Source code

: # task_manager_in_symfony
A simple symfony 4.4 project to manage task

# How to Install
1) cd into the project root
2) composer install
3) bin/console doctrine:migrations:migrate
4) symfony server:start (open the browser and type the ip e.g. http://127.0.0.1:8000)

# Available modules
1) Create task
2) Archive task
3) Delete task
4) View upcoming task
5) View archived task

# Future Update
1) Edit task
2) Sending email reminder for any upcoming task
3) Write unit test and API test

######

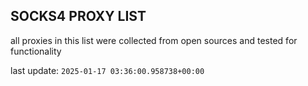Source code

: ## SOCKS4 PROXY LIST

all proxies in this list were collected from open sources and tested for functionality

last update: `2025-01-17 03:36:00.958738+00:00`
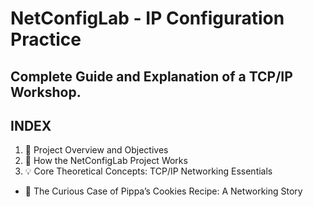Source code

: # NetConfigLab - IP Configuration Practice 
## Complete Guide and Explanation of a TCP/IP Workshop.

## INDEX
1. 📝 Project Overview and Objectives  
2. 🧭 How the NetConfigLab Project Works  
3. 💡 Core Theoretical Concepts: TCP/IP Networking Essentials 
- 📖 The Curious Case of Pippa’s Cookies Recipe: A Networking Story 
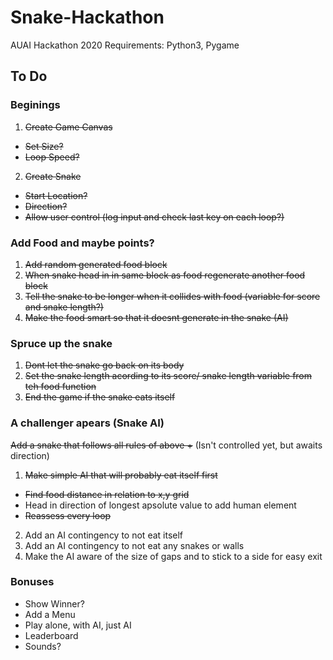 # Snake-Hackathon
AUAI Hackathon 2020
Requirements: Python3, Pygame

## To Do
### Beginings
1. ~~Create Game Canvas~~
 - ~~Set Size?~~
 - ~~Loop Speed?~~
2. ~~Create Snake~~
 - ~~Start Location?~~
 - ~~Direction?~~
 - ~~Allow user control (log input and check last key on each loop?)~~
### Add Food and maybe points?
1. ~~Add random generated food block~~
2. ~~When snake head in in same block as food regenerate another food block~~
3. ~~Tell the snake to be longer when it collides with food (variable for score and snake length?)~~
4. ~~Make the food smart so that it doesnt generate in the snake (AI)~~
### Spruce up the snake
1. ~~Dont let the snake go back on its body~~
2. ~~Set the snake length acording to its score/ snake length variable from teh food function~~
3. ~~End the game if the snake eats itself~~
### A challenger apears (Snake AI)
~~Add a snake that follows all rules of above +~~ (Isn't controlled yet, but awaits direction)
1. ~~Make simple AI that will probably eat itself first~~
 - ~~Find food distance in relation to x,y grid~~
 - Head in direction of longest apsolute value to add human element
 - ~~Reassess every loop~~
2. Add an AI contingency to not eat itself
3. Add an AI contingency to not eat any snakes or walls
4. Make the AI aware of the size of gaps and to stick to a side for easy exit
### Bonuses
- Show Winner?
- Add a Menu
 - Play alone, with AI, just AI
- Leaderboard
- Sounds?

######

▶ Exercise requirements:
Would you transcribe the lines above exactly, going from the line bearing "3. 💡 Core Theoretical" through the line bearing "1. ~~Make simple", and drop the pictures from the copy?

▶ Written response:
3. 💡 Core Theoretical Concepts: TCP/IP Networking Essentials 
- 📖 The Curious Case of Pippa’s Cookies Recipe: A Networking Story 
 # Snake-Hackathon
AUAI Hackathon 2020
Requirements: Python3, Pygame

## To Do
### Beginings
1. ~~Create Game Canvas~~
 - ~~Set Size?~~
 - ~~Loop Speed?~~
2. ~~Create Snake~~
 - ~~Start Location?~~
 - ~~Direction?~~
 - ~~Allow user control (log input and check last key on each loop?)~~
### Add Food and maybe points?
1. ~~Add random generated food block~~
2. ~~When snake head in in same block as food regenerate another food block~~
3. ~~Tell the snake to be longer when it collides with food (variable for score and snake length?)~~
4. ~~Make the food smart so that it doesnt generate in the snake (AI)~~
### Spruce up the snake
1. ~~Dont let the snake go back on its body~~
2. ~~Set the snake length acording to its score/ snake length variable from teh food function~~
3. ~~End the game if the snake eats itself~~
### A challenger apears (Snake AI)
~~Add a snake that follows all rules of above +~~ (Isn't controlled yet, but awaits direction)
1. ~~Make simple AI that will probably eat itself first~~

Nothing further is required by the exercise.